Available data:
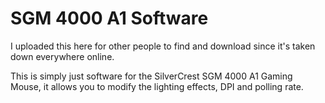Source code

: # SGM 4000 A1 Software

I uploaded this here for other people to find and download since it's taken down everywhere online.

This is simply just software for the SilverCrest SGM 4000 A1 Gaming Mouse, it allows you to modify the lighting effects, DPI and polling rate.
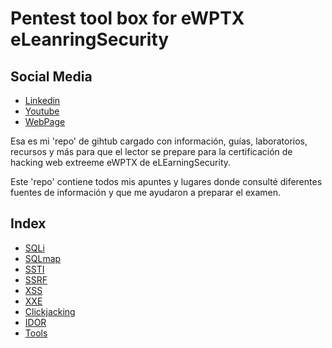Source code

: # Pentest tool box for eWPTX eLeanringSecurity

## Social Media
- [Linkedin](#)
- [Youtube](#)
- [WebPage](#)

Esa es mi 'repo' de gihtub cargado con información, guías, laboratorios, recursos y más para que el lector se prepare para la certificación de hacking web extreeme eWPTX de eLEarningSecurity.

Este 'repo' contiene todos mis apuntes y lugares donde consulté diferentes fuentes de información y que me ayudaron a preparar el examen.

## Index
- [SQLi](#)
- [SQLmap](#)
- [SSTI](#)
- [SSRF](#)
- [XSS](#)
- [XXE](#)
- [Clickjacking](#)
- [IDOR](#)
- [Tools](#)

What is required: All the data above is to be transcribed exactly, with no pictures included.

Response to this exercise:
Source code

: # SGM 4000 A1 Software

I uploaded this here for other people to find and download since it's taken down everywhere online.

This is simply just software for the SilverCrest SGM 4000 A1 Gaming Mouse, it allows you to modify the lighting effects, DPI and polling rate.
Source code

: # Pentest tool box for eWPTX eLeanringSecurity

## Social Media
- [Linkedin](#)
- [Youtube](#)
- [WebPage](#)

Esa es mi 'repo' de gihtub cargado con información, guías, laboratorios, recursos y más para que el lector se prepare para la certificación de hacking web extreeme eWPTX de eLEarningSecurity.

Este 'repo' contiene todos mis apuntes y lugares donde consulté diferentes fuentes de información y que me ayudaron a preparar el examen.

## Index
- [SQLi](#)
- [SQLmap](#)
- [SSTI](#)
- [SSRF](#)
- [XSS](#)
- [XXE](#)
- [Clickjacking](#)
- [IDOR](#)
- [Tools](#)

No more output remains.